Faith Popcorn, of BrainReserve's Popcorn Report, was the inspiration behind the now-famous expression "cocooning," the word for people who choose to stay at home and focus their time on family and personal life. In her latest book she outlines 17 trends:

  • Cocooning: The stay-at-home trend, reflecting a strong desire to build comfortable nests in order to protect ourselves from the harsh, unpredictable realities of the outside world.
  • Clanning: The inclination to join groups of like kinds, providing a secure feeling that our own belief systems will somehow be validated by consensus.
  • Fantasy Adventures: Seeking excitement in basically risk-free adventures to escape stress and boredom, e.g. via travel, food, or virtual reality.
  • Pleasure Revenge: Consumers, tired of rules, regulations, and being told what to do, want to cut loose and try new self-fulfilling experiences.
  • Small Indulgences: Stressed-out from ever-increasing expenses, consumers are finding ways to reward themselves with quick and affordable luxuries.

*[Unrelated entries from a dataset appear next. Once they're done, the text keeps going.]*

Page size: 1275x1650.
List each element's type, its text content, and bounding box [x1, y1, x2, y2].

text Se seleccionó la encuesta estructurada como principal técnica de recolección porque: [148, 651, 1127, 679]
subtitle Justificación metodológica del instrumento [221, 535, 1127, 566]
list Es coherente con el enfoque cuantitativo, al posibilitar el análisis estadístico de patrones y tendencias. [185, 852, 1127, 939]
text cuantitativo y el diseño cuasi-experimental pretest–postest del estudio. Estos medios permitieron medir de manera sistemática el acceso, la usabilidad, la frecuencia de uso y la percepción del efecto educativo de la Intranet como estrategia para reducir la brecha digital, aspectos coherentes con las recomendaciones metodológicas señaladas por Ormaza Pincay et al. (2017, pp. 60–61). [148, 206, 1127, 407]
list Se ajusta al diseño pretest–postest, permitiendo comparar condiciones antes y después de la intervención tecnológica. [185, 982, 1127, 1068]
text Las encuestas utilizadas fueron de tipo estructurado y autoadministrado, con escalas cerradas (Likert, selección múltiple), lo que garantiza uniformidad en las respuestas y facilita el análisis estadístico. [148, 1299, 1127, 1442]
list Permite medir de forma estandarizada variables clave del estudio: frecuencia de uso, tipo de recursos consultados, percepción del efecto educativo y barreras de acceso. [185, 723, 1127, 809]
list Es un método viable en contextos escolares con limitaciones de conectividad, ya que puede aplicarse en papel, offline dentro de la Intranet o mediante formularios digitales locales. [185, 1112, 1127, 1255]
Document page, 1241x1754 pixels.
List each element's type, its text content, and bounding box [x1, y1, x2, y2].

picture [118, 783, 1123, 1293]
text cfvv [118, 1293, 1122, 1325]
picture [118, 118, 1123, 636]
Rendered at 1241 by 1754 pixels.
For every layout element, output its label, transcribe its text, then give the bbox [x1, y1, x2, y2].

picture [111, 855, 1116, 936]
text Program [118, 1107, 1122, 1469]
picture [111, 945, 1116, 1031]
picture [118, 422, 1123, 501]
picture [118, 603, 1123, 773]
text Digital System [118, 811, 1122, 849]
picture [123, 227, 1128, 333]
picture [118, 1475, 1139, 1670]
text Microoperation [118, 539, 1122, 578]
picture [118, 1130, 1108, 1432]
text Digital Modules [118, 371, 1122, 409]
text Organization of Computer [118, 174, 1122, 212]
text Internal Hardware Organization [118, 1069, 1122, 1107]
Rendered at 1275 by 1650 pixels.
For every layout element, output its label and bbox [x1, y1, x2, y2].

  • Anchoring: Reaching back to our spiritual roots to promote security in the future.
  • Egonomics: Looking for more personal customized products and services, in reaction to the depersonalized Information Age.
  • FemaleThink: A shift from the traditional goal-oriented, hierarchical models to more caring, relational ones.
  • Mancipation: Men embracing a new freedom to be whatever they want to be, rejecting traditional roles.
  • Lives: Finding new ways to cope with our overcommitted multiple roles in the busy, high-tech world we now live in.
  • Cashing Out: Movement toward a simpler way of living.
  • Being Alive: Seeking not only good health but a better overall quality of life.
  • Down-aging: Nostalgia for carefree childhood symbols of our youth to counterbalance intense adult lives.
  • Vigilante Consumer: Frustrated consumers are manipulating the marketplace through pressure, protest, and politics.
  • Icon Toppling: Questioning the monuments of business, government, and long-accepted "pillars of society."
  • S.O.S /(Save Our Society): Responding to marketers who exhibit a social conscience toward the fate of the planet, ethics, environment, and education.
  • AtmosFear: Aware of polluted air, contaminated water, and tainted food, consumers show doubt, uncertainty, and "national nervousness."

Although futurists can only guess what the next millennium will be like, the use of technology and the Internet will surely be a part of our professional and personal lives. The "Information Age" will require us to be learning constantly. Personal resilience, internal courage, confidence, self-motivation, and the ability to live with high levels of uncertainty will be hallmarks of the new century.